(Source passage):

THURSDAY, May 9, 2024 (HealthDay News) -- Mortality is slightly higher in association with a higher intake of ultraprocessed foods, according to a study published online May 8 in The BMJ.

Zhe Fang, M.B.B.S., from the Harvard T.H. Chan School of Public Health in Boston, and colleagues conducted a population-based cohort study to examine the association of ultraprocessed food consumption with all-cause mortality and cause-specific mortality. Participants included 74,563 women and 39,501 men without a history of cancer, cardiovascular diseases, or diabetes at baseline.

During a median follow-up of 34 and 31 years, there were 30,188 deaths among women and 18,005 deaths among men, respectively. The researchers found that participants in the highest quarter of ultraprocessed food consumption had higher all-cause mortality and mortality from causes other than cancer or cardiovascular diseases compared with those in the lowest quarter (hazard ratios, 1.04 and 1.09, respectively). Among participants in the lowest and highest quarter, the all-cause mortality rate was 1,472 and 1,536 per 100,000 person years, respectively. There were no associations observed for cancer or cardiovascular mortality. Consistently strong associations with mortality outcomes were seen for meat/poultry/seafood based ready-to-eat products (hazard ratios ranged from 1.06 to 1.43). Associations with higher all-cause mortality were also seen for sugar-sweetened and artificially sweetened beverages, dairy-based desserts, and ultraprocessed breakfast food (hazard ratios, 1.09, 1.07, and 1.04, respectively).

"The findings provide support for limiting consumption of certain types of ultraprocessed food for long-term health," the authors write. "Future studies are warranted to improve the classification of ultraprocessed foods and confirm our findings in other populations."

(Given data):
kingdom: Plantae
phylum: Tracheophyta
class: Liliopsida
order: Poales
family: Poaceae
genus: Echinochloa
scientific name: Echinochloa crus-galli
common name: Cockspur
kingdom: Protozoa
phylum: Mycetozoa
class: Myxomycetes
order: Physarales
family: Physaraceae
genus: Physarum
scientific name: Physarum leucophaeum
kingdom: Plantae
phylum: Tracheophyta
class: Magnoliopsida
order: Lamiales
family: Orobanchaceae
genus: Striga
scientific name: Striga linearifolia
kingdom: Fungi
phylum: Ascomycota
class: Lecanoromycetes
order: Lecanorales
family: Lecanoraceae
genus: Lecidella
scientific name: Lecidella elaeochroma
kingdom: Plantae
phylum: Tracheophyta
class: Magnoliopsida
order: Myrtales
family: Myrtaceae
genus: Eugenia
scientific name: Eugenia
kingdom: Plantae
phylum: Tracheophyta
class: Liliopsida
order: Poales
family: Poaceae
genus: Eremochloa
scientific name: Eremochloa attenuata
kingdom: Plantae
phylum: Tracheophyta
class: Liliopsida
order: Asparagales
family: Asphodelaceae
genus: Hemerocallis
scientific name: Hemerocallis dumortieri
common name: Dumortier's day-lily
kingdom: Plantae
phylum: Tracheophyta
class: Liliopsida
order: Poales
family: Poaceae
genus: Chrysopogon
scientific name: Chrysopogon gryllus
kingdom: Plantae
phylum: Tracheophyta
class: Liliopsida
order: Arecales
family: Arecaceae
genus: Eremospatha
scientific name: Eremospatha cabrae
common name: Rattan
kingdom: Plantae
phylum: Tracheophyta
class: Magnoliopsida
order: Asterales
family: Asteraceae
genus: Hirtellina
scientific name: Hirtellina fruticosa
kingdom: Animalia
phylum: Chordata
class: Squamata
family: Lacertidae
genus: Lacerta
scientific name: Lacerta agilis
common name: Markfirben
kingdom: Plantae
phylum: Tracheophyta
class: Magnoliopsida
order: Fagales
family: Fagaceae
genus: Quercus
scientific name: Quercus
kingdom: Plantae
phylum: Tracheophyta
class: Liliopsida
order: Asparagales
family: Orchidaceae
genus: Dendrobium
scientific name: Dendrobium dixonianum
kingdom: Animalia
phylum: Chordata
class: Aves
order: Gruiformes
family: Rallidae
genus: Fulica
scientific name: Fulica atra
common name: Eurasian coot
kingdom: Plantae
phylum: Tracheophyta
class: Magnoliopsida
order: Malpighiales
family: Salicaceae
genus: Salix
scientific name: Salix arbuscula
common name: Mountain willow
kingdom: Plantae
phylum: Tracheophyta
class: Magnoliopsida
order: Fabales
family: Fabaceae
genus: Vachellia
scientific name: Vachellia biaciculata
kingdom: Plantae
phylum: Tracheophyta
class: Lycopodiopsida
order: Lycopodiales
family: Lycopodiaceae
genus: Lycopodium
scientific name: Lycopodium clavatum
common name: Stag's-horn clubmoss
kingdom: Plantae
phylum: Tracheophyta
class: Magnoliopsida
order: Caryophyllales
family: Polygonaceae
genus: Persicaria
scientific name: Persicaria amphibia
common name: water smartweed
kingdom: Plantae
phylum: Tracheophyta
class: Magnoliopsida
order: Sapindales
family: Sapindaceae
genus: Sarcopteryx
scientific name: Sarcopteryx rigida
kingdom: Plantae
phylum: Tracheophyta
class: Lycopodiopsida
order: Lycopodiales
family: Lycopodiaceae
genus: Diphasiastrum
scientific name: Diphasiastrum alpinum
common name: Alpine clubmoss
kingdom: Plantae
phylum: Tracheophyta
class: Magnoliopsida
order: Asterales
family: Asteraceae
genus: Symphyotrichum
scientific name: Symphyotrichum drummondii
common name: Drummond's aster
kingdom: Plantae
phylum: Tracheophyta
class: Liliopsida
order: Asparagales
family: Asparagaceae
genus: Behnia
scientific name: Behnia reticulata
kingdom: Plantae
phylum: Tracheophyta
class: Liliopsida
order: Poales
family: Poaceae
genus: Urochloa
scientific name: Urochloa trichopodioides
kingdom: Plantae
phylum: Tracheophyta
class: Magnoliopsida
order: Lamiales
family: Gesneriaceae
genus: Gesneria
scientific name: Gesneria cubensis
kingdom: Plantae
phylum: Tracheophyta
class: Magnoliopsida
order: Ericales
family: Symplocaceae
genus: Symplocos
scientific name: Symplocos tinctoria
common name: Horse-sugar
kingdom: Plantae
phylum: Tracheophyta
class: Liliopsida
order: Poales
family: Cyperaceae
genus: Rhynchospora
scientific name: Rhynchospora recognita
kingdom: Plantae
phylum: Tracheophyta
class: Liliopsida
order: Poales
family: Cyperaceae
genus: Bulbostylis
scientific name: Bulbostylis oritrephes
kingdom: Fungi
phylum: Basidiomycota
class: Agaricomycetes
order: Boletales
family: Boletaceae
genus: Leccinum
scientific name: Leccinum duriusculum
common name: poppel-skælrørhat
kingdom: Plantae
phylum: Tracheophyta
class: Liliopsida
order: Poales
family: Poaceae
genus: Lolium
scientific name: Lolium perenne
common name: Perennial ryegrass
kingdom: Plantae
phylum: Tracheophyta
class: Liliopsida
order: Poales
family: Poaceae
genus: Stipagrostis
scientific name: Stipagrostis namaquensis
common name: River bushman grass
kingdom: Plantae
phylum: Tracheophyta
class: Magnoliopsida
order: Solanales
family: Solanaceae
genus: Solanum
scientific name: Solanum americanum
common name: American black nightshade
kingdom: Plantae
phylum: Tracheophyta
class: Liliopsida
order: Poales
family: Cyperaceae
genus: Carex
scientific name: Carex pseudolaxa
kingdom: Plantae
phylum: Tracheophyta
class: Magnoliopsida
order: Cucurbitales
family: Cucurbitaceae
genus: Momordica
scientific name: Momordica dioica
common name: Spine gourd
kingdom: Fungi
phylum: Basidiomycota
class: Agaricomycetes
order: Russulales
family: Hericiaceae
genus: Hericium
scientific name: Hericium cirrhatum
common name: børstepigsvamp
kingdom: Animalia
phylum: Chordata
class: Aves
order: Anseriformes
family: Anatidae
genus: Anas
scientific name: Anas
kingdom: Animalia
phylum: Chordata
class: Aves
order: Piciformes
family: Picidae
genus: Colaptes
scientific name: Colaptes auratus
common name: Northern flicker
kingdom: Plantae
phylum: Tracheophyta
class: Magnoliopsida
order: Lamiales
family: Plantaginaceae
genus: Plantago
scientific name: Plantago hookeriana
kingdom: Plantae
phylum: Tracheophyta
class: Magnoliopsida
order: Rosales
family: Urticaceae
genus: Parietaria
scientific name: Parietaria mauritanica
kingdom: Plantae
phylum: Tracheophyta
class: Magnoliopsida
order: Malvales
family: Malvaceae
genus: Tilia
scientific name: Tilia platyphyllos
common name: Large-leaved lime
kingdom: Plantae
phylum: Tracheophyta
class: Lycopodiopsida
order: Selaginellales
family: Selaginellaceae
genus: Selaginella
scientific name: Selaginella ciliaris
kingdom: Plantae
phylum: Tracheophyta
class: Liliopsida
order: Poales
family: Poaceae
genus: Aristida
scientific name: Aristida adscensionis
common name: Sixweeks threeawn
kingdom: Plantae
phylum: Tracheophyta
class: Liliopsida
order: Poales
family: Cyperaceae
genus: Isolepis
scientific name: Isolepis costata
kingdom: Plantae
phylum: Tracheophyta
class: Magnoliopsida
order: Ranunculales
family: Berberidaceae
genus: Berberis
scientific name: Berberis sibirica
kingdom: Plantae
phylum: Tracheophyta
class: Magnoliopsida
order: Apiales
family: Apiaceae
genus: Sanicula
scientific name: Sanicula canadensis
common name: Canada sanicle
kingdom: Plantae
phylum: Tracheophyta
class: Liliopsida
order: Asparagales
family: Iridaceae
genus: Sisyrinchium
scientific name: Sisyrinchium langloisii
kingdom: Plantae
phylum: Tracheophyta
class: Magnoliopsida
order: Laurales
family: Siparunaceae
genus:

(Requirement 1): According to the ultraprocessed food report, how many women took part in the study?
(Requirement 2): In the ultraprocessed food report, retype the passage that starts at the words "Zhe Fang, M.B.B.S., from" and ends after the words "diabetes at baseline.".
Answer from the text alone, not the records.

(Expected answer 1): 74,563 women.

(Expected answer 2):
Zhe Fang, M.B.B.S., from the Harvard T.H. Chan School of Public Health in Boston, and colleagues conducted a population-based cohort study to examine the association of ultraprocessed food consumption with all-cause mortality and cause-specific mortality. Participants included 74,563 women and 39,501 men without a history of cancer, cardiovascular diseases, or diabetes at baseline.